Unlike the CARES Act, which had a long list of benefactors, most of the money from this bill will be going directly to the Paycheck Protection Program (PPP), with the goal to help enable small businesses retain employees.
So far, the total amount of emergency funding since the onset of the nearly full economic stop caused by the pandemic has totaled about $2.8 trillion. But with the economy still reeling from the effects of COVID-19, this almost certainly won’t be the last time the government sends cash and aid back out into the system. In fact, it’s no secret that Congress is already working on additional stimulus packages, although precisely when further legislation will be unveiled is uncertain.
Coronavirus Relief Package: What exactly is in it and what does it do?
It infuses $310 billion into the Paycheck Protection Program.
The Paycheck Protection Program (which recently ran out of funds) is a Small Business Administration (SBA) loan program created to encourage businesses with fewer than 500 employees to hang on to workers rather than laying off or furloughing them.
According to the SBA website, these loans will be entirely forgiven if all employees are kept on for eight weeks and the money is used for payroll, rent, mortgage interest, or utilities. (Small business owners can apply for loans through any participating federally insured depository, credit union, or Farm Credit System institution.)
The CARES Act initially allocated $349 billion for the Paycheck Protection Program but was heavily criticized for both technical issues with the SBA’s processing system, and because some large restaurant chains and universities with sizeable endowments were able to quickly procure loans.
It makes $60 billion available to credit unions and small banks for business loans.
Because many small businesses receive funding and loans from local banks and credit unions, and in light of the fact that much of the first round of stimulus money ended up in the hands of larger companies, this is viewed as a positive step that should get more money in the hands of local or regional employers.
Additionally, $30 billion has been earmarked specifically for community-based lenders, which would include Community Development Financial Institutions (private financial institutions whose mission is to make affordable lending that assists businesses in low income communities), and Minority Depository Institutions, which are federally insured banks and savings and loans where at least 51% of the voting stock is held by minority individuals.
Unfortunately, not every business that needs money will receive it.
Business owners and financial officers are encouraged to move quickly and to pursue loans through banks where they have an existing relationship.

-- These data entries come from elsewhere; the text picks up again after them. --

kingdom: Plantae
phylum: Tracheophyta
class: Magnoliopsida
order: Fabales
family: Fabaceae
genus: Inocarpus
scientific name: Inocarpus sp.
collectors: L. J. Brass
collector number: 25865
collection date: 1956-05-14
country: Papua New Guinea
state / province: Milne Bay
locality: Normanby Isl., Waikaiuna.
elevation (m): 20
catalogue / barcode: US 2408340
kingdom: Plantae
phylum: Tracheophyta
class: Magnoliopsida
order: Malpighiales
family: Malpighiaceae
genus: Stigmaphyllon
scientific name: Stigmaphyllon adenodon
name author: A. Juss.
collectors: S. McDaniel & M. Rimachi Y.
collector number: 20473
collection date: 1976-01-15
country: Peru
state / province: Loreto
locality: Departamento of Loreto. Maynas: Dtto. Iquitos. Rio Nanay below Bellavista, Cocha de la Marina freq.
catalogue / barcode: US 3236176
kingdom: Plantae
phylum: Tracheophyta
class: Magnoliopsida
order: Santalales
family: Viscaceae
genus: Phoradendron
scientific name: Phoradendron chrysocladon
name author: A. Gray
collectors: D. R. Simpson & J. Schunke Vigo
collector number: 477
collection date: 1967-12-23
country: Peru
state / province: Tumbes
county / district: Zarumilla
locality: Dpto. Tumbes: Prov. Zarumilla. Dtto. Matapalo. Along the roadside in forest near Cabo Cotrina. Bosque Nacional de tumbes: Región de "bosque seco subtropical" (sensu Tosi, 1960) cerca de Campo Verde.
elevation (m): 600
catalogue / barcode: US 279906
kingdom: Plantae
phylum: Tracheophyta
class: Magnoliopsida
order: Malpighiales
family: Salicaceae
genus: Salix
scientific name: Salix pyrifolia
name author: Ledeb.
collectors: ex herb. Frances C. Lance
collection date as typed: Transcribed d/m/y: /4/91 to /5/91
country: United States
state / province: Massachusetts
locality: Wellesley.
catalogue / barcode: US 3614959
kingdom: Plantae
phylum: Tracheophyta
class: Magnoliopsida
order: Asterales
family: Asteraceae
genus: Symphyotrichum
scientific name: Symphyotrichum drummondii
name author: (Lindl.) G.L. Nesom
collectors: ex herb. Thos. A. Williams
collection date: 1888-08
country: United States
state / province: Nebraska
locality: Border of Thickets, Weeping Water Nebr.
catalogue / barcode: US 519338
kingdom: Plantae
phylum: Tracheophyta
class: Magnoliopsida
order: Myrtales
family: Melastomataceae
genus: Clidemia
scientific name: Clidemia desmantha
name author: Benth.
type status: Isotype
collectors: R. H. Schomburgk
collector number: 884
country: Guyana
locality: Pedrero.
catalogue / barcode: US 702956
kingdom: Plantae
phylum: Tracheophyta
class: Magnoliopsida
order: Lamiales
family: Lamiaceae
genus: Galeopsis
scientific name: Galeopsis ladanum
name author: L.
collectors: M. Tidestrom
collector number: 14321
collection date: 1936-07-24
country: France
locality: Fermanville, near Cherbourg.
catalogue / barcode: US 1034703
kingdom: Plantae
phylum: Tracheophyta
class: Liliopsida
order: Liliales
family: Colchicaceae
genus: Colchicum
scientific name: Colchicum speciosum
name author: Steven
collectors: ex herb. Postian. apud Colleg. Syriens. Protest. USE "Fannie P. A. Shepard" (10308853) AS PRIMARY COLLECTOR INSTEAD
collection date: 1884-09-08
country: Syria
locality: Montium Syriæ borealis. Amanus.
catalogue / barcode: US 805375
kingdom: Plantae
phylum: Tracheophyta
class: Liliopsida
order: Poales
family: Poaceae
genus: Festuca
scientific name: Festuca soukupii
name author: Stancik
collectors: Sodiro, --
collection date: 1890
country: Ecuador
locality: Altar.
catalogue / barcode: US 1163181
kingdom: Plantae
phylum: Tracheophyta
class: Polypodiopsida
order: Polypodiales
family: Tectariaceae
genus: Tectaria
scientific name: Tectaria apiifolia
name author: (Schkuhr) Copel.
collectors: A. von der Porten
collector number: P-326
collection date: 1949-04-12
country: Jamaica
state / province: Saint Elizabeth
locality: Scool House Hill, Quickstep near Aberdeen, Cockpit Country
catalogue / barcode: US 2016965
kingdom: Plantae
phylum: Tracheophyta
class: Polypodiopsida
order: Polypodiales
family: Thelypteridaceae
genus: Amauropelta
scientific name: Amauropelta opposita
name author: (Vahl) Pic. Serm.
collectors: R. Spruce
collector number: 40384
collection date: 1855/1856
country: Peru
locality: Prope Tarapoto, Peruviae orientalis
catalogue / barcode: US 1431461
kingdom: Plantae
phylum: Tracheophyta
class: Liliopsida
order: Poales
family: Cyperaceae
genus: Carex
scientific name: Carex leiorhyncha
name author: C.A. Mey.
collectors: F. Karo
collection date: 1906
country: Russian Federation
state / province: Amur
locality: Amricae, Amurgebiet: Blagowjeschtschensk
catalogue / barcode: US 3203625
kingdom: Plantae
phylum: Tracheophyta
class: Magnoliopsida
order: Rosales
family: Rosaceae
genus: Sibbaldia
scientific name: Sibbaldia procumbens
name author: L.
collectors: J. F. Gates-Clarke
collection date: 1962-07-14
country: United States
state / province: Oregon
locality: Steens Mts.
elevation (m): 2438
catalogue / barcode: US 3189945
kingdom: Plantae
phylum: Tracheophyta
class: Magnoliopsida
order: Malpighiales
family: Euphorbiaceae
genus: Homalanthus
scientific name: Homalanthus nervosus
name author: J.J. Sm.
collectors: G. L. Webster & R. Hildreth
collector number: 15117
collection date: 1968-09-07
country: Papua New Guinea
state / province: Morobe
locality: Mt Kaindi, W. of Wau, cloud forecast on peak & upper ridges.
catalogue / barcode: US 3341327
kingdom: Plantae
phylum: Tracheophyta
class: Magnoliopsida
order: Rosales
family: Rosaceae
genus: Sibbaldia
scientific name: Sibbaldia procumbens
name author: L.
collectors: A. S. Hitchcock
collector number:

Just how much money could a small business receive?
Businesses with up to 500 employees could receive forgivable loans equal to 2.5 times the amount of their monthly payroll expenses, up to $10 million. But they must use 75% of the loan specifically for payroll and there are some exceptions.
What other entities besides small businesses will be receiving money from the new bill?
While the new stimulus bill does not set aside funds specifically for individuals, it does include $75 billion for hospitals and healthcare providers to cover coronavirus-related expenses, and an additional $25 billion has been earmarked exclusively for the expansion of COVID-19 testing.
Regarding the economic fallout from the coronavirus, what’s next?
Lawmakers and the president are already planning additional steps to counter the economic devastation wrought by the pandemic. While all options remain on the table, some candidates and possibilities for future fiscal relief in the next round of stimulus include individuals and state and local governments, as well as payroll tax cuts for the entertainment, sports, and restaurant sectors.